福岡市の中心部に位置する「オーヴィジョンアイスアリーナ福岡」は閉鎖の危機を乗り越え、2023年4月にリニューアルオープンした。西部ガス都市開発株式会社(福岡市)が運営する民間リンクが復活した背景には、約5億円の改修費用の一部を負担した行政の異例の判断があった。当時、福岡県スポーツ局長として尽力した福岡県スポーツ推進基金の中平稔人専務理事兼事務局長に舞台裏などを聞いた。
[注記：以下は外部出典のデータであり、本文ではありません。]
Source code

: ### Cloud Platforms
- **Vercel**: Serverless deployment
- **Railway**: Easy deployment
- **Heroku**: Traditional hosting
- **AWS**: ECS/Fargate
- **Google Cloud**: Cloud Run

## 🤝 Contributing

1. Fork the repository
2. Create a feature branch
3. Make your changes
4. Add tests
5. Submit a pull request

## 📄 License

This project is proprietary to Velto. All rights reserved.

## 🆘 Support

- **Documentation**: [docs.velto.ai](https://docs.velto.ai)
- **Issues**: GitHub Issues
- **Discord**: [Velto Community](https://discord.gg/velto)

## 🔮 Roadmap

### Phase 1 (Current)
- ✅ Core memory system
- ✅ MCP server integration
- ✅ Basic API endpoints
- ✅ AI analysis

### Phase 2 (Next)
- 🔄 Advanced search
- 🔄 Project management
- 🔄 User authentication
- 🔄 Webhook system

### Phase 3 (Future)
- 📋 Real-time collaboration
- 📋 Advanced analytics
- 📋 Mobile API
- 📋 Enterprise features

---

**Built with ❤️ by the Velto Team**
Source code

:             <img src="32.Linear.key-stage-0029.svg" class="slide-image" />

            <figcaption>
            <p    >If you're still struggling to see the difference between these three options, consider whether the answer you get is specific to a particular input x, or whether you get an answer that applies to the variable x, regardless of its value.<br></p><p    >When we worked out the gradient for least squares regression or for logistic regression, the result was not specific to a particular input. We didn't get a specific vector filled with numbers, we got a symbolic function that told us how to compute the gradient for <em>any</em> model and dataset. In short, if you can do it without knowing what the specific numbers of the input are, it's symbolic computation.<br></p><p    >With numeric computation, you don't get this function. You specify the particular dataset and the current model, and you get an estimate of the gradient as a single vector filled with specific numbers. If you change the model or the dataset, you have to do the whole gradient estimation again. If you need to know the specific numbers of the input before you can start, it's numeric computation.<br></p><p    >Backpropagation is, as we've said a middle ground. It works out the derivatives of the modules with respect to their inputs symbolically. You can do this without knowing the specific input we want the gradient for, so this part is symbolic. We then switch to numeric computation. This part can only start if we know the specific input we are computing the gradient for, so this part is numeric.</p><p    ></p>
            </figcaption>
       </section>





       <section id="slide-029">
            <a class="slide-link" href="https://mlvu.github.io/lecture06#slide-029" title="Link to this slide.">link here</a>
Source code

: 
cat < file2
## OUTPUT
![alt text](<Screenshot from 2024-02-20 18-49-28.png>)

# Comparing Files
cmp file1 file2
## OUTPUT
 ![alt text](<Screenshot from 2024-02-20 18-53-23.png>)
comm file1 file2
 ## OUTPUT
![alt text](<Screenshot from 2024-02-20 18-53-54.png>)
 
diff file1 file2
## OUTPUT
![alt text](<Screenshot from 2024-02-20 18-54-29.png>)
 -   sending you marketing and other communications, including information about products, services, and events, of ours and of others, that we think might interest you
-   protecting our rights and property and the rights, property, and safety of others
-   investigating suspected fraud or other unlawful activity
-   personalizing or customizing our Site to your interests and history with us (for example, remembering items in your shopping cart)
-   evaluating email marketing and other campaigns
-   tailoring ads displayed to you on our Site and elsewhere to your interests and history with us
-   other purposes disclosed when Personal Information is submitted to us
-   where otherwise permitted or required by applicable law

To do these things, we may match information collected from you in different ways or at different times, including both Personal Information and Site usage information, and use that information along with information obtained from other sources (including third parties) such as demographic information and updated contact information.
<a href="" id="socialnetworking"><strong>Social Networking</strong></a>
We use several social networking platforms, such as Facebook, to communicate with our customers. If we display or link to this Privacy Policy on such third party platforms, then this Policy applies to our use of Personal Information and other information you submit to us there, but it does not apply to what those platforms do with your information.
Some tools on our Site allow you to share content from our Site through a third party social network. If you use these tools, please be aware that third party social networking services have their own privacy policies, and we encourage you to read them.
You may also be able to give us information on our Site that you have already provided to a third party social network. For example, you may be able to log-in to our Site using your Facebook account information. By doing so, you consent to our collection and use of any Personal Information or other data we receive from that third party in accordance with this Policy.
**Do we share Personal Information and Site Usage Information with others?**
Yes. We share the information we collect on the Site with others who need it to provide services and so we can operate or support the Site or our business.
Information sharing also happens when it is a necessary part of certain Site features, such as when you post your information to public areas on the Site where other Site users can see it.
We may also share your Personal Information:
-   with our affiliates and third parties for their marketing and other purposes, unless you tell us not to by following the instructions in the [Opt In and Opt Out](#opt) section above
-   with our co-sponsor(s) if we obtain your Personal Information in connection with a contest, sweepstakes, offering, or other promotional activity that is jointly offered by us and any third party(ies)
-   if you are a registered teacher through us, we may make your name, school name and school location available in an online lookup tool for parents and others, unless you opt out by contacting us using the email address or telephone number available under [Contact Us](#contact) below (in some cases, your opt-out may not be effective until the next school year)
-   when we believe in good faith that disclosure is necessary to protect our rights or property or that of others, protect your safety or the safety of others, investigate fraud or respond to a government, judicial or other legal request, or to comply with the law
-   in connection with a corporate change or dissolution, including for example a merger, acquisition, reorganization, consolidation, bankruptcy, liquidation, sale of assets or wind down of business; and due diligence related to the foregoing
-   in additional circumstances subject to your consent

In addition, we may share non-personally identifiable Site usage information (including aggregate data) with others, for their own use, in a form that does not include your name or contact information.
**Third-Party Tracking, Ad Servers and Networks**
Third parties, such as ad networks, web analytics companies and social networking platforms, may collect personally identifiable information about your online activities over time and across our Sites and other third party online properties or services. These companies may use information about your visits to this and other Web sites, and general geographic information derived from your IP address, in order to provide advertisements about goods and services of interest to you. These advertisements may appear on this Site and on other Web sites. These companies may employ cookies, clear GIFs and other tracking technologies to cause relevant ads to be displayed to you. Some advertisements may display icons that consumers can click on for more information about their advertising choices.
(共同通信=大島優迪)

 ▽レジャー多様化、修繕費増加など事業環境悪化

 オーヴィジョンアイスアリーナ福岡は、リニューアルを機に名称変更するまで「パピオアイスアリーナ」の名で長年親しまれた。1987年に閉場した「福岡スポーツセンター」に代わる屋内スケートリンクとして1991年に営業が始まった。西部ガス、西日本鉄道、福岡市など12団体で設立した第三セクター「千代文化スポーツセンター」が建設し、事業を担った。国際規格の通年型リンクで、ボウリング場や音楽・演劇練習場を備える複合型施設の中にある。

 バブル崩壊による景気の悪化やレジャーの多様化、修繕費の増加などの影響を受け、事業環境は徐々に悪化した。西部ガスは2009年に第三セクターから累積損失20億円含みで事業を継承し、利益均衡での経営を続けた。しかし、冷媒に使うフロンガスの生産が2020年に環境規制で停止され、営業を続けるために約5億円をかけて設備更新する必要が生じた。

 2020年1月に西部ガスが開いた記者会見で、当時の道永幸典社長は「福岡市からリンクがなくなる事態は避けたいが、西部ガス1社ではどうしようもない。行政を含めた支援が必要だ」と訴えた。パピオアイスアリーナは福岡市内で唯一の常設リンク。閉鎖された場合、福岡県内の通年型リンクは久留米市の「スポーツガーデン」と飯塚市の「飯塚アイスパレス」の2カ所だけとなる恐れがあった。